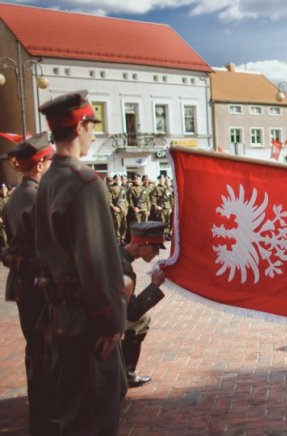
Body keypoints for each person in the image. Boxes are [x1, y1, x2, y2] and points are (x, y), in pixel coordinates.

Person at [35, 91, 127, 434]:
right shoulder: (85, 182)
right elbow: (97, 260)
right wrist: (112, 320)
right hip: (88, 322)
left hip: (60, 317)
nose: (93, 134)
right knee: (94, 418)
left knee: (75, 412)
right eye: (92, 126)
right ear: (80, 125)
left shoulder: (49, 181)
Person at [1, 132, 55, 435]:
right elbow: (45, 248)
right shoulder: (35, 198)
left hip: (24, 283)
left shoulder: (15, 198)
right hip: (38, 284)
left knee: (36, 349)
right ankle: (45, 418)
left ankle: (42, 413)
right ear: (40, 164)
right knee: (44, 350)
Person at [120, 221, 167, 390]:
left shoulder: (119, 256)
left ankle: (124, 372)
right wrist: (154, 286)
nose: (157, 252)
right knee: (140, 319)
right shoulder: (122, 266)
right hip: (101, 322)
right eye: (154, 247)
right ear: (141, 244)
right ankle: (125, 373)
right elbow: (131, 312)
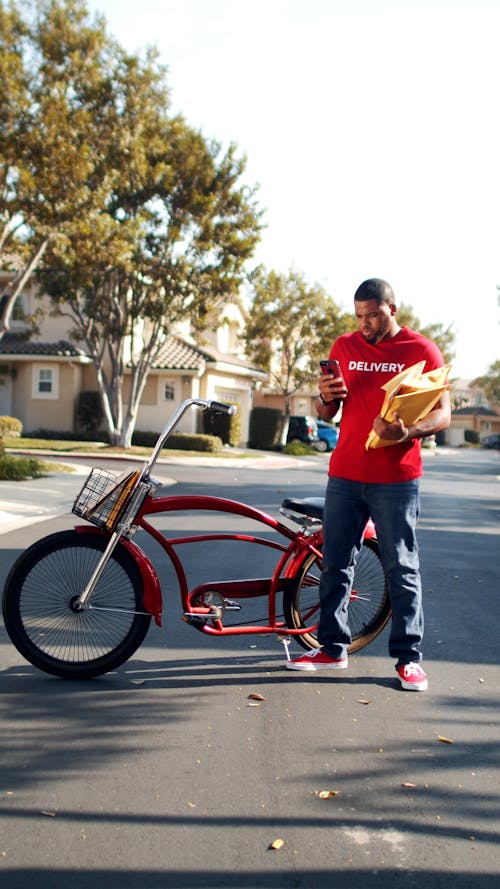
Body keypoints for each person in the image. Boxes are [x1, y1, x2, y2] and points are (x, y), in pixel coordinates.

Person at [286, 278, 451, 691]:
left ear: (392, 310)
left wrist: (407, 431)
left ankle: (409, 659)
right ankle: (331, 648)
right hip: (344, 474)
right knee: (335, 564)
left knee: (402, 567)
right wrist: (323, 396)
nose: (364, 323)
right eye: (359, 315)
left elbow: (443, 414)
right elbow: (328, 410)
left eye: (373, 315)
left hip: (396, 480)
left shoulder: (422, 351)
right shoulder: (344, 346)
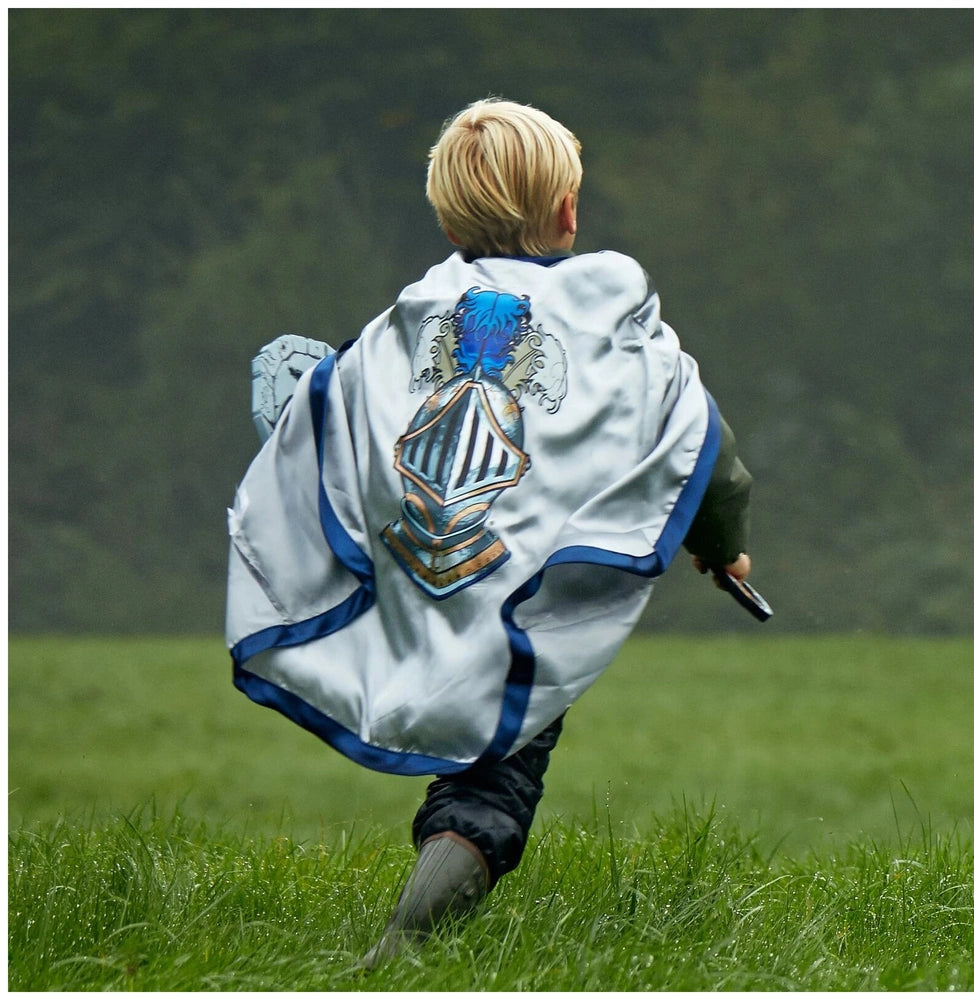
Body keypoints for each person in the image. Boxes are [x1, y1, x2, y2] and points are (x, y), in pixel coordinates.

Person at [225, 98, 754, 968]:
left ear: (446, 213)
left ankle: (414, 922)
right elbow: (700, 439)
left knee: (478, 759)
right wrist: (719, 541)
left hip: (413, 575)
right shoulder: (612, 320)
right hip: (527, 589)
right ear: (569, 212)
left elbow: (339, 414)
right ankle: (402, 948)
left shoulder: (411, 319)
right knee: (495, 774)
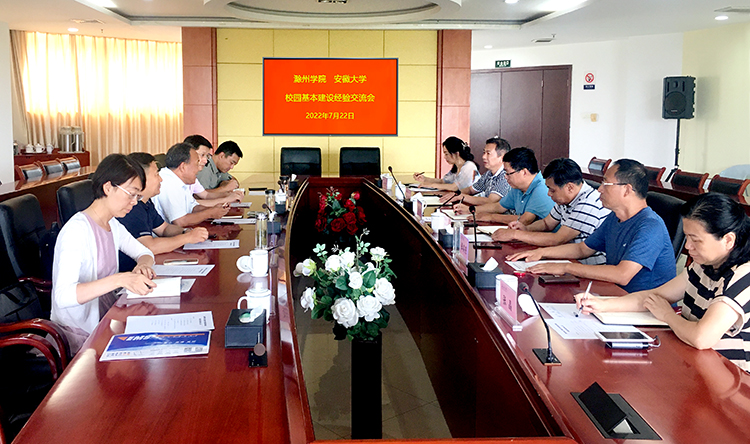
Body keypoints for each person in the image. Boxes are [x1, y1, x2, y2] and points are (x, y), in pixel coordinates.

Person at [576, 193, 750, 373]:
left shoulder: (744, 276)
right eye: (687, 237)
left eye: (696, 240)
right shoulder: (704, 265)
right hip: (695, 361)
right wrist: (602, 304)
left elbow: (701, 338)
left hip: (732, 375)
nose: (688, 246)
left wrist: (668, 315)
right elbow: (654, 297)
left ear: (728, 240)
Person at [509, 159, 675, 292]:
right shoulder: (614, 217)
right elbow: (583, 249)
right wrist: (540, 253)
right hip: (614, 294)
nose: (599, 189)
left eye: (606, 184)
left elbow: (622, 274)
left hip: (645, 308)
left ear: (627, 190)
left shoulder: (650, 226)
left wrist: (566, 267)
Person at [51, 154, 157, 351]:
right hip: (79, 336)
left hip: (108, 320)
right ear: (108, 187)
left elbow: (145, 252)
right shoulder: (77, 230)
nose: (134, 202)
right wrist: (120, 279)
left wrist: (143, 265)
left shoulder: (112, 224)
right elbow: (63, 296)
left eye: (137, 196)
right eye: (131, 194)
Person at [492, 158, 610, 265]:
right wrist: (525, 229)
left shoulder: (588, 203)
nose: (549, 194)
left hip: (588, 266)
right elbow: (546, 223)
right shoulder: (566, 198)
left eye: (552, 190)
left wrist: (516, 235)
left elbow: (558, 239)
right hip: (570, 260)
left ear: (569, 187)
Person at [116, 152, 210, 272]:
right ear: (140, 179)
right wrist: (187, 238)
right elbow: (150, 246)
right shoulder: (132, 207)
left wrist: (185, 231)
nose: (161, 179)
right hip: (130, 273)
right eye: (156, 175)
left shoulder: (146, 202)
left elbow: (164, 229)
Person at [456, 147, 554, 226]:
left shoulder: (542, 188)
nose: (505, 177)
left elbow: (525, 220)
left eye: (508, 173)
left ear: (524, 172)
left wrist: (491, 217)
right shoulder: (518, 188)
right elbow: (498, 207)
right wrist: (471, 210)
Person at [153, 142, 229, 227]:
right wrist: (210, 213)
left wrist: (215, 209)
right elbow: (180, 221)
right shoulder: (168, 182)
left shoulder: (180, 180)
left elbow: (192, 207)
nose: (199, 169)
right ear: (183, 167)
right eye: (196, 164)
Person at [438, 137, 511, 206]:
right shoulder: (489, 174)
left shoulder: (505, 175)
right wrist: (456, 194)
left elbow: (490, 201)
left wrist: (461, 197)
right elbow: (471, 189)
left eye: (488, 153)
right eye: (484, 152)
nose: (483, 157)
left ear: (502, 157)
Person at [183, 134, 243, 206]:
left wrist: (228, 194)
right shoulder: (203, 169)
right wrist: (225, 191)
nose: (205, 160)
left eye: (207, 156)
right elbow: (195, 200)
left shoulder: (192, 176)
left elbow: (205, 195)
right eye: (202, 155)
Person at [413, 136, 479, 191]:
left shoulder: (469, 166)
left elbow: (454, 187)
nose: (445, 157)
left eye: (446, 154)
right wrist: (425, 179)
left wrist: (432, 185)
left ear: (456, 154)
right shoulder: (456, 167)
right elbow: (443, 181)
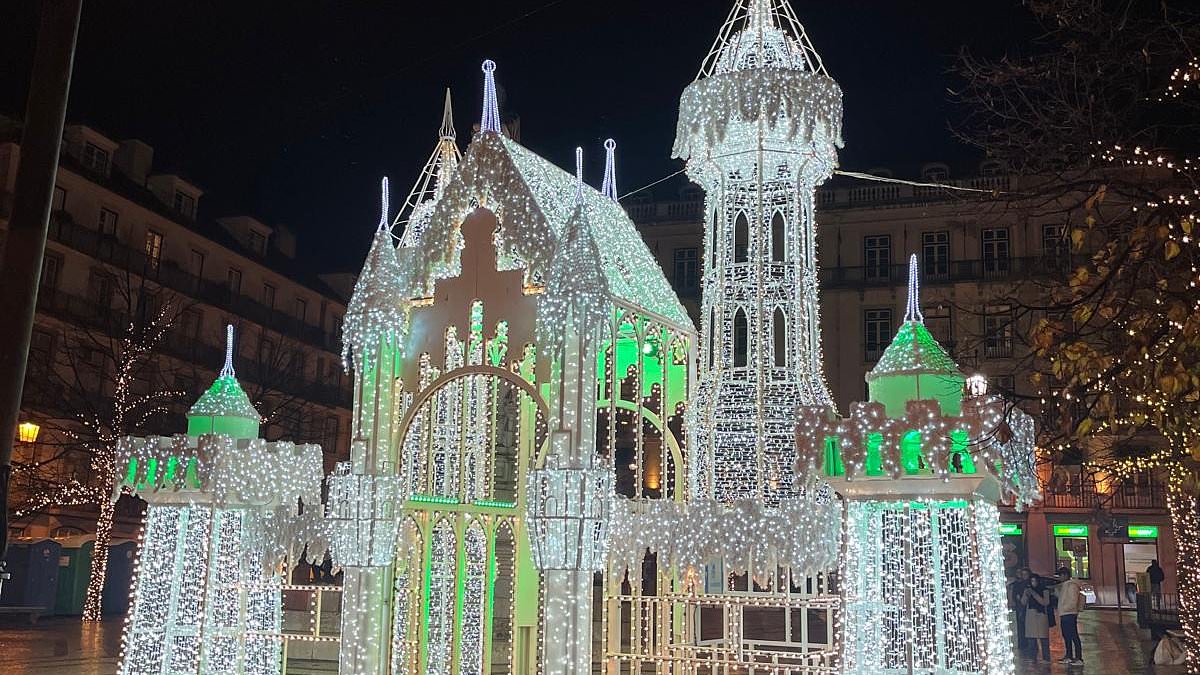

● ● ● ●

(Required work):
Nothing but the pictures should be left out when the records are retyped exactly.

(Written response):
Body keypoints for each person in the image. Boxes are [x1, y1, x2, y2] and points are (x, y), in pixel coordinates.

Person at [35, 91, 127, 434]:
right shoulder: (85, 182)
right elbow: (97, 260)
right wrist: (112, 320)
right hip: (88, 322)
left hip: (60, 317)
nose: (93, 134)
right knee: (94, 418)
left knee: (75, 412)
right eye: (92, 126)
right ear: (80, 125)
left shoulder: (49, 181)
Person at [1, 132, 55, 435]:
right elbow: (45, 248)
right shoulder: (35, 198)
left hip: (24, 283)
left shoulder: (15, 198)
right hip: (38, 284)
left knee: (36, 349)
right ankle: (45, 418)
left ankle: (42, 413)
right ear: (40, 164)
right knee: (44, 350)
Person at [120, 221, 167, 390]:
left shoulder: (119, 256)
left ankle: (124, 372)
right wrist: (154, 286)
nose: (157, 252)
right knee: (140, 319)
right shoulder: (122, 266)
right hip: (101, 322)
right eye: (154, 247)
right ear: (141, 244)
right ankle: (125, 373)
right elbow: (131, 312)
Body keypoints for each person in the image. Boxes are [x1, y1, x2, y2] and points are (x, y), in pixel coordinates.

Person at [286, 278, 451, 691]:
left ear: (392, 310)
left wrist: (407, 431)
left ankle: (409, 659)
right ankle: (331, 648)
right hip: (344, 474)
right knee: (335, 564)
left knee: (402, 567)
right wrist: (323, 396)
nose: (364, 323)
right eye: (359, 315)
left elbow: (443, 414)
right elbow: (328, 410)
left eye: (373, 315)
left hip: (396, 480)
left shoulder: (422, 351)
right shoulder: (344, 346)
Body keypoints for each person in the image. Boxes are [x1, y1, x2, y2] and points are (x, y), in pixel coordinates.

Person at [225, 98, 754, 968]:
left ear: (446, 213)
left ankle: (414, 922)
right elbow: (700, 439)
left knee: (478, 759)
right wrist: (719, 541)
left hip: (413, 575)
right shoulder: (612, 320)
right hip: (527, 589)
right ear: (569, 212)
left elbow: (339, 414)
right ankle: (402, 948)
left shoulder: (411, 319)
right knee: (495, 774)
Body keypoints for each person in the image. Boxes are [x1, y1, x2, y2] and points are (x, y), in pixel coordinates.

Person at [576, 193, 750, 373]:
left shoulder: (744, 276)
right eye: (687, 237)
left eye: (696, 240)
right shoulder: (704, 265)
right hip: (695, 361)
right wrist: (602, 304)
left elbow: (701, 338)
left hip: (732, 375)
nose: (688, 246)
left wrist: (668, 315)
right elbow: (654, 297)
left ear: (728, 240)
Person at [509, 159, 675, 292]:
right shoulder: (614, 217)
right elbow: (583, 249)
right wrist: (540, 253)
right hip: (614, 294)
nose: (599, 189)
left eye: (606, 184)
left elbow: (622, 274)
left hip: (645, 308)
left ear: (627, 190)
left shoulder: (650, 226)
left wrist: (566, 267)
Person at [51, 154, 157, 351]:
right hip: (79, 336)
left hip: (108, 320)
right ear: (108, 187)
left elbow: (145, 252)
right shoulder: (77, 230)
nose: (134, 202)
right wrist: (120, 279)
left wrist: (143, 265)
left shoulder: (112, 224)
right elbow: (63, 296)
left eye: (137, 196)
right eye: (131, 194)
Person at [492, 158, 610, 265]:
right wrist: (525, 229)
left shoulder: (588, 203)
nose: (549, 194)
left hip: (588, 266)
right elbow: (546, 223)
right shoulder: (566, 198)
left eye: (552, 190)
left wrist: (516, 235)
left elbow: (558, 239)
right hip: (570, 260)
left ear: (569, 187)
Person at [116, 152, 210, 272]:
right ear: (140, 179)
right wrist: (187, 238)
right elbow: (150, 246)
right shoulder: (132, 207)
left wrist: (185, 231)
nose: (161, 179)
right hip: (130, 273)
right eye: (156, 175)
left shoulder: (146, 202)
left elbow: (164, 229)
Person at [456, 147, 554, 226]:
left shoulder: (542, 188)
nose: (505, 177)
left elbow: (525, 220)
left eye: (508, 173)
left ear: (524, 172)
left wrist: (491, 217)
right shoulder: (518, 188)
right elbow: (498, 207)
right wrist: (471, 210)
Person at [153, 142, 229, 227]:
right wrist: (210, 213)
left wrist: (215, 209)
right elbow: (180, 221)
right shoulder: (168, 182)
left shoulder: (180, 180)
left elbow: (192, 207)
nose: (199, 169)
right ear: (183, 167)
right eye: (196, 164)
Person at [438, 137, 511, 206]:
right shoulder: (489, 174)
left shoulder: (505, 175)
right wrist: (456, 194)
left elbow: (490, 201)
left wrist: (461, 197)
right elbow: (471, 189)
left eye: (488, 153)
right eye: (484, 152)
nose: (483, 157)
left ear: (502, 157)
Person at [183, 134, 243, 206]:
left wrist: (228, 194)
right shoulder: (203, 169)
right wrist: (225, 191)
nose: (205, 160)
left eye: (207, 156)
right elbow: (195, 200)
left shoulder: (192, 176)
left elbow: (205, 195)
right eye: (202, 155)
Person at [413, 136, 479, 191]:
left shoulder: (469, 166)
left elbow: (454, 187)
nose: (445, 157)
left eye: (446, 154)
right wrist: (425, 179)
left wrist: (432, 185)
left ear: (456, 154)
right shoulder: (456, 167)
right elbow: (443, 181)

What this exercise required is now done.